PROMPT: Output each of the entries exactly, skipping every picture they contain.

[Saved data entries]
....

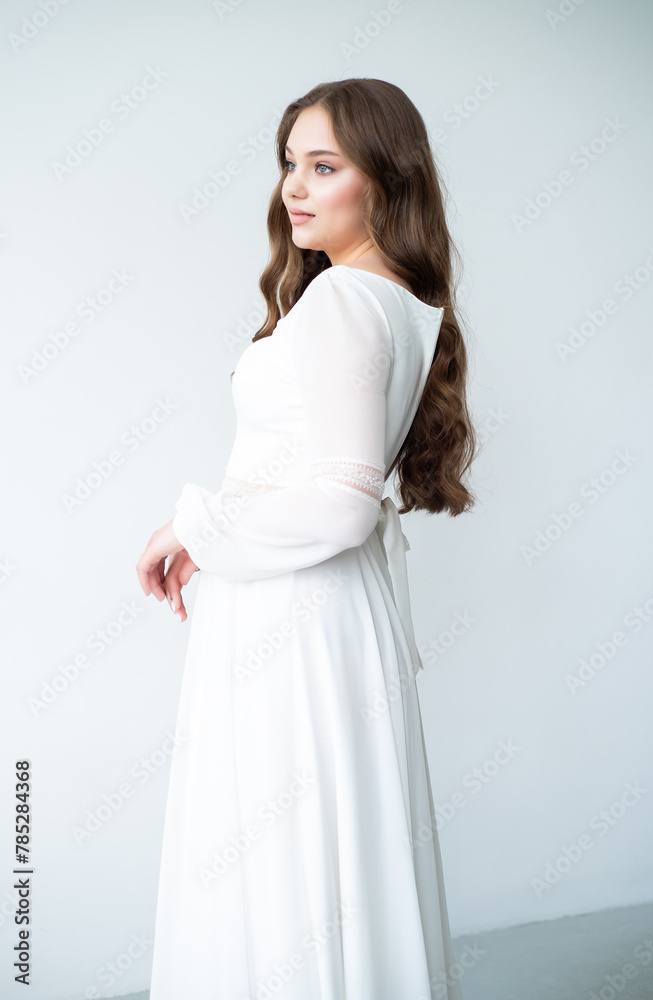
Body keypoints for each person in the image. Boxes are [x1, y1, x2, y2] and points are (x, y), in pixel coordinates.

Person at [136, 77, 478, 1000]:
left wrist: (194, 524)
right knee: (334, 858)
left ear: (386, 182)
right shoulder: (399, 302)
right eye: (290, 163)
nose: (295, 186)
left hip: (292, 621)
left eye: (323, 166)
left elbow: (339, 505)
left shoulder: (339, 304)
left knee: (277, 859)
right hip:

....

SOLUTION:
Body keypoints for each person in the image. Boxes are [x1, y1, x2, y2] and points are (x, y), in pixel coordinates.

Person at [136, 77, 478, 1000]:
left wrist: (194, 524)
right knee: (334, 858)
left ear: (386, 182)
right shoulder: (399, 302)
right eye: (290, 163)
nose: (295, 186)
left hip: (292, 621)
left eye: (323, 166)
left elbow: (339, 505)
left shoulder: (339, 304)
left knee: (277, 859)
right hip:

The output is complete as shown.